Dataset content:
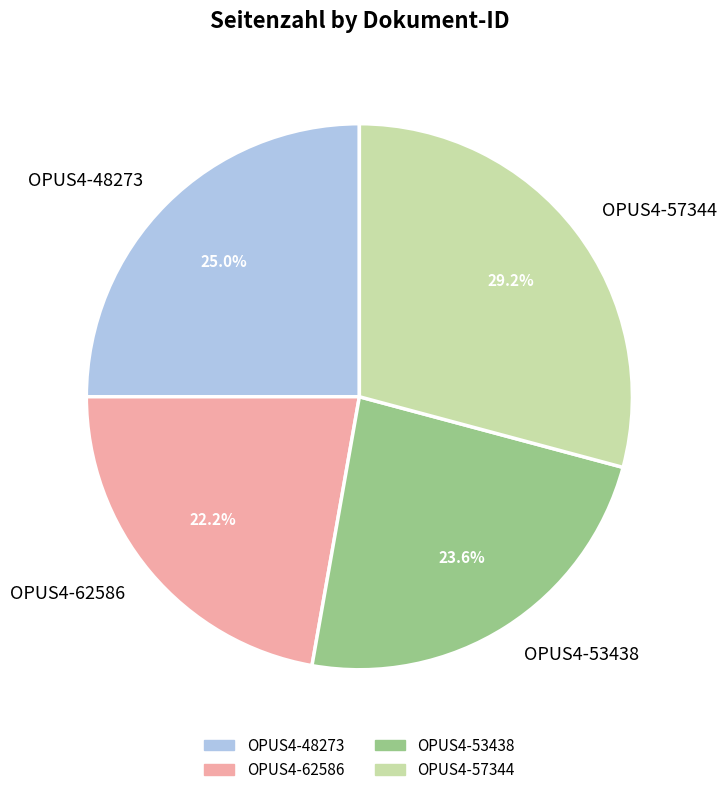

What is the smallest slice in the pie chart?

OPUS4-62586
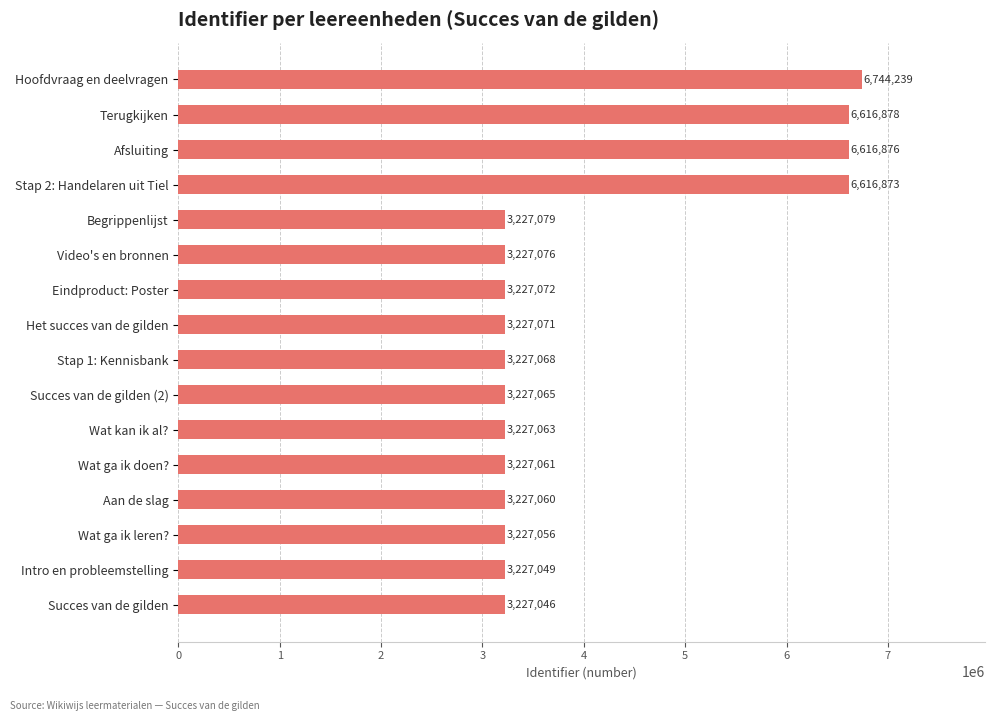

What is the ratio of the value at Wat kan ik al? to the value at Succes van de gilden (2)?

1.0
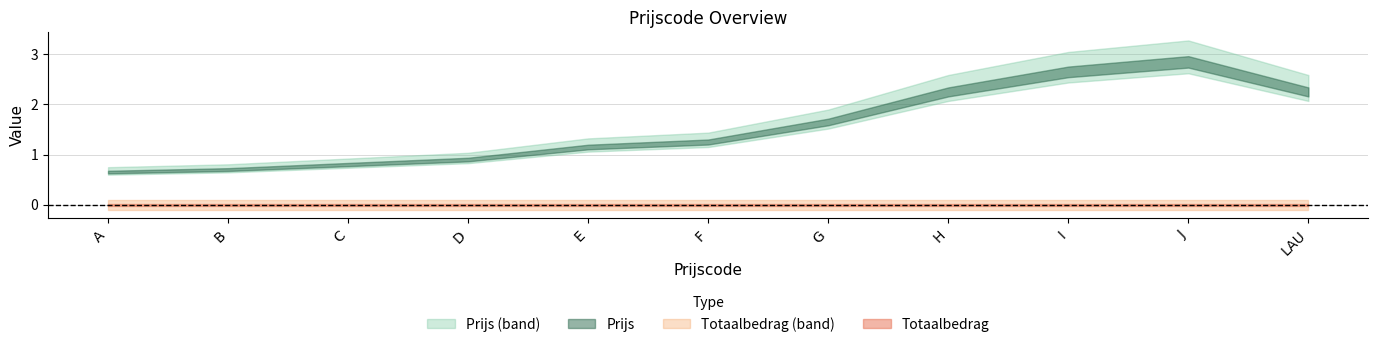

Reading left to right, what are all the values shown in this chart?

Prijs: A=0.7	B=0.7	C=0.8	D=0.9	E=1.1	F=1.2	G=1.6	H=2.2	I=2.6	J=2.9	LAU=2.2
Totaalbedrag: A=0.0	B=0.0	C=0.0	D=0.0	E=0.0	F=0.0	G=0.0	H=0.0	I=0.0	J=0.0	LAU=0.0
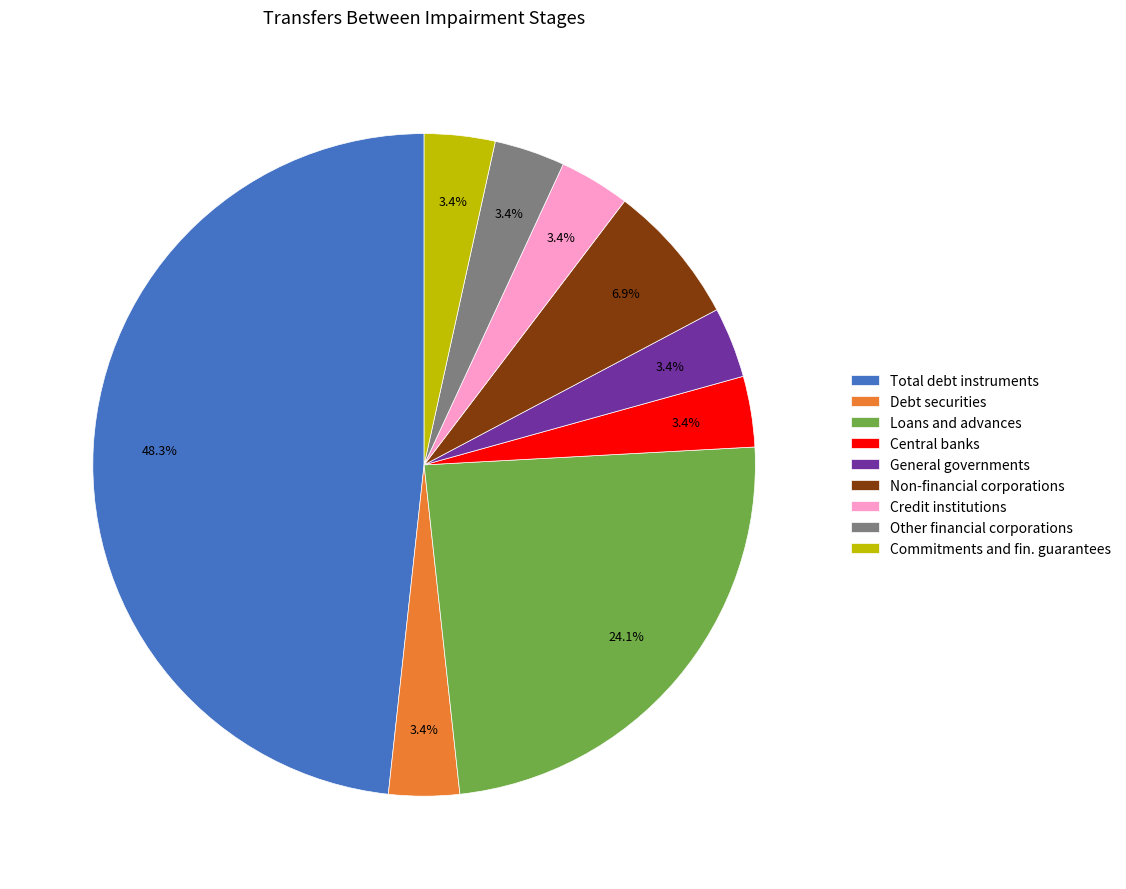

To the nearest percent, what is the combined percentage of Other financial corporations and Debt securities?

7%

Request:
Rewrite the rows above as a JSON list of strings, one string per line, leaving out blank lines and the picture lines.

Solution:
[
  "What is the smallest slice in the pie chart?",
  "OPUS4-62586",
  "What is the ratio of the value at Wat kan ik al? to the value at Succes van de gilden (2)?",
  "1.0",
  "Reading left to right, what are all the values shown in this chart?",
  "Prijs: A=0.7\tB=0.7\tC=0.8\tD=0.9\tE=1.1\tF=1.2\tG=1.6\tH=2.2\tI=2.6\tJ=2.9\tLAU=2.2",
  "Totaalbedrag: A=0.0\tB=0.0\tC=0.0\tD=0.0\tE=0.0\tF=0.0\tG=0.0\tH=0.0\tI=0.0\tJ=0.0\tLAU=0.0",
  "To the nearest percent, what is the combined percentage of Other financial corporations and Debt securities?",
  "7%"
]